Elizabeth Ann Stein
Visiting Assistant Professor of Government
318 High Street, 306860-685-685-
AB University of North Carolina at Chapel Hill
MA University of California, Los Angeles
MS Northwestern University
PHD University of California, Los Angeles
Elizabeth Ann Stein
Elizabeth Stein's research focuses on political communication, contentious politics and comparative political economy in democratic and authoritarian regimes. Much of her work is focused on Latin America with an emphasis on Brazil and the Southern Cone countries.
Her research addresses (1) the role of information in authoritarian regimes, examining how opposition leaders observe media-state interactions to make strategic decisions about mass mobilization in the struggle against repressive regimes; (2) dictators' evolving approach to investment in and control of information and communication technologies (ICT) based on the changing calculus of risks vserus rewards; (3) why and how presidents constrain media freedom in democracies and, in turn, how declining media freedom affects the quality of democracy; and (4) how ownership of regional media by politicians and their families, as well as politicians' use of public resources for state-sponsored advertising, influence electoral outcomes at the state and municipal level in Brazil.
Her research has been published in journals such as Comparative Political Studies, Political Communication, Journal of Latin American Politics and the International Journal of Press/Politics as well as in edited volumes published by Palgrave MacMillan.
Elizabeth Stein began her academic career as an assistant professor at the University of New Orleans, part of Louisiana's public university system.

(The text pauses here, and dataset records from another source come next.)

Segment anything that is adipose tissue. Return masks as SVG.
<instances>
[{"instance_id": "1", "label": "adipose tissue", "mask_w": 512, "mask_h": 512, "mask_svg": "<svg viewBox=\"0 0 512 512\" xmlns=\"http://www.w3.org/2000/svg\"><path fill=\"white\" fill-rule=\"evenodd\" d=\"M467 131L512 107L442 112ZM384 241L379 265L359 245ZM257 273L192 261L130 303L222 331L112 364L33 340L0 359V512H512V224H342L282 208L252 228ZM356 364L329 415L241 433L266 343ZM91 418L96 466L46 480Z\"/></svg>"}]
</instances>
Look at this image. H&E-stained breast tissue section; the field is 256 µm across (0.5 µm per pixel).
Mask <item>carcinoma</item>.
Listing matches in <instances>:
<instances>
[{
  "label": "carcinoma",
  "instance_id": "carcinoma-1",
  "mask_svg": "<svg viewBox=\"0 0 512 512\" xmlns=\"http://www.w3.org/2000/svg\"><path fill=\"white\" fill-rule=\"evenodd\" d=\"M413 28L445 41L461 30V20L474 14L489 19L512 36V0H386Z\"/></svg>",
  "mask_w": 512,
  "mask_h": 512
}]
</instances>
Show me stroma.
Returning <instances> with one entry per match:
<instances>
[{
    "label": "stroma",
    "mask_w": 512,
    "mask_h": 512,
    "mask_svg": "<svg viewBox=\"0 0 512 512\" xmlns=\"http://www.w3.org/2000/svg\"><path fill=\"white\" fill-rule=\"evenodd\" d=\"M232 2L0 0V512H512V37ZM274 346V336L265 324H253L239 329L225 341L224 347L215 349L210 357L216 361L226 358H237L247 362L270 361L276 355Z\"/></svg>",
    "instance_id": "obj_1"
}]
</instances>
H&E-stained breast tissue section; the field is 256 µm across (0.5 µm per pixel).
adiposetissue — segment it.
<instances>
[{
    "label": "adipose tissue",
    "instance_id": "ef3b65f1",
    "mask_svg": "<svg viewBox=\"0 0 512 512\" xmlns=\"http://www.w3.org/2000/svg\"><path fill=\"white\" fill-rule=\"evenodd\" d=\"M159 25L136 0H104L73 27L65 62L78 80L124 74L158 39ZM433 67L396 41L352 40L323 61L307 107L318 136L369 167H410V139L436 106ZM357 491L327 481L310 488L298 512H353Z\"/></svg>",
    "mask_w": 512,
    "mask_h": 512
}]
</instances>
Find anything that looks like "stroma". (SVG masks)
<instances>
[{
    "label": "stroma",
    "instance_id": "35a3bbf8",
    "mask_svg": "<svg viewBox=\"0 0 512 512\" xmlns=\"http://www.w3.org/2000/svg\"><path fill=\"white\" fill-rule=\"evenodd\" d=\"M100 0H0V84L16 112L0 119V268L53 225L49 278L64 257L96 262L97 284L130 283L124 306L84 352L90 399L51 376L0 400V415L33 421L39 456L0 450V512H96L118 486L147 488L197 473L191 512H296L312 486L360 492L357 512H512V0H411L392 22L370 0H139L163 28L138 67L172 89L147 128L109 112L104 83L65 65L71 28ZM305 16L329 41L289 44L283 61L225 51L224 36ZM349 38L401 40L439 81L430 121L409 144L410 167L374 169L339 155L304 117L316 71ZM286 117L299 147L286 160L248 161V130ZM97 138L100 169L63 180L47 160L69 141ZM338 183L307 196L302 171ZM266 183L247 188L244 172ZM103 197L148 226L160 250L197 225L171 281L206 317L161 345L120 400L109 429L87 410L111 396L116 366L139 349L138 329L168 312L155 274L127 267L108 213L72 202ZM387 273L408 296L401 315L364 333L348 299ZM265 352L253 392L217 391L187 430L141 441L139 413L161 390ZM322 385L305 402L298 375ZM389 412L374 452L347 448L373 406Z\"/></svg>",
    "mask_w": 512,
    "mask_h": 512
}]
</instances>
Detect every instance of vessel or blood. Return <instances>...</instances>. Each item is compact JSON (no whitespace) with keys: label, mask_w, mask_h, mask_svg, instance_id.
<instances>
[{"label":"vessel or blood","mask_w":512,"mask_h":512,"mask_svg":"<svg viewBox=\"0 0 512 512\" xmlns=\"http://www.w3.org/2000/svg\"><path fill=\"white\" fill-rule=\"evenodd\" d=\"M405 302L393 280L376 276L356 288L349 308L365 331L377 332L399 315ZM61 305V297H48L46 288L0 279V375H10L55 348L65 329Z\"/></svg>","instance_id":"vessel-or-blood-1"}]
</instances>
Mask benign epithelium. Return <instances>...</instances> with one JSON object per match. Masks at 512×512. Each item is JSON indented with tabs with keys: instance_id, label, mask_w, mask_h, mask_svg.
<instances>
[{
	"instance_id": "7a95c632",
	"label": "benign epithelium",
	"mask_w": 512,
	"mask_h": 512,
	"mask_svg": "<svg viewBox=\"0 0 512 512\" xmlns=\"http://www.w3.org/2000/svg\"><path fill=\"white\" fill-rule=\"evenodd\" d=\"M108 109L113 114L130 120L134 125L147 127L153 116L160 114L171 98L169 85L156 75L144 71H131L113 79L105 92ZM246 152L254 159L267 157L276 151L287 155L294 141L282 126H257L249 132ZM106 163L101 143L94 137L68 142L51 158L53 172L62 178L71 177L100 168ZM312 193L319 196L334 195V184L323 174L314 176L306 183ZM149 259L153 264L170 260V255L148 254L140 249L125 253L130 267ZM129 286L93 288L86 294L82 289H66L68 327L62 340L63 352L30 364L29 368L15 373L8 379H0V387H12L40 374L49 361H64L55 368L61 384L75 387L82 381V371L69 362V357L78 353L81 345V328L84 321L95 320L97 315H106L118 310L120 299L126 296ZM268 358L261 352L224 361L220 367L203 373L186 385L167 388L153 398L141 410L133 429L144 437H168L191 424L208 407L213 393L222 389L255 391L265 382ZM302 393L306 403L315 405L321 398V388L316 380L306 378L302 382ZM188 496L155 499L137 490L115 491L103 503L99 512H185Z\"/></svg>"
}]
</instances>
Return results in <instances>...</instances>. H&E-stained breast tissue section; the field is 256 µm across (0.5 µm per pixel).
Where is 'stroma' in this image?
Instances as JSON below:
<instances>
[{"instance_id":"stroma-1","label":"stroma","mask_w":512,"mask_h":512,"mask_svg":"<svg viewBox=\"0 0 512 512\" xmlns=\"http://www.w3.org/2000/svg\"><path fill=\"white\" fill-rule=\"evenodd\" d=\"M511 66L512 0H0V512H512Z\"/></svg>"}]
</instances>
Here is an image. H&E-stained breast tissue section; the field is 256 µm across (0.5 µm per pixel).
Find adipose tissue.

She moved to New Orleans as part of the department's rebuilding effort a few years after Hurricane Katrina. Louisiana's state politics resulted in perennial budget cuts that ultimately led to the elimination of her position and subsequently the end of the graduate program in political science. Despite loving her job and the city of New Orleans, she needed to move on; she ventured south to Brazil, where she worked as an assistant professor at the Instituto de Estudos Sociais e Políticos [The Institute for Social and Political Studies], a research and graduate studies institute, affiliated with the State University of Rio de Janeiro (IESP-UERJ). She lived and worked in Brazil for three years until the country's economic crisis forced her to seek economic refuge back in the United States, where she accepted a Visiting Assistant Professor position in Indiana University's International Studies Department, housed in the School of Global and International Studies (SGIS) [now named the Hamilton-Lugar School of Global and International Studies]. She simultaneously served as the inaugural Mark Helmke Postdoctoral Fellow on Global Media, Development, and Democracy, co-sponsored by SGIS and the Center for International Media Assistance (CIMA), which is part of the National Endowment for Democracy. Before arriving at Wesleyan University in her current position in the department of government, Stein worked as an assistant professor of political science in the Department of Humanities and Social Sciences at Clarkson University in Potsdam, New York (essentially located in Canada but without the benefit of national healthcare).